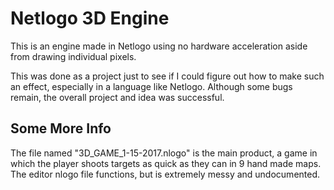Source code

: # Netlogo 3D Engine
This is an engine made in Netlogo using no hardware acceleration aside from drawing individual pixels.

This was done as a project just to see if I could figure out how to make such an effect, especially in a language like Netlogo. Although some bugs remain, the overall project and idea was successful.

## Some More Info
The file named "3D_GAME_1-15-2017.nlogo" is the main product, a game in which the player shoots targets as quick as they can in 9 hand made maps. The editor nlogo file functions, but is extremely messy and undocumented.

__PROBLEM STATEMENT__: In the records above, find the line containing "## Some More Info" and print it and every later line exactly, through the last one.

__SOLUTION TO THIS TASK__:
## Some More Info
The file named "3D_GAME_1-15-2017.nlogo" is the main product, a game in which the player shoots targets as quick as they can in 9 hand made maps. The editor nlogo file functions, but is extremely messy and undocumented.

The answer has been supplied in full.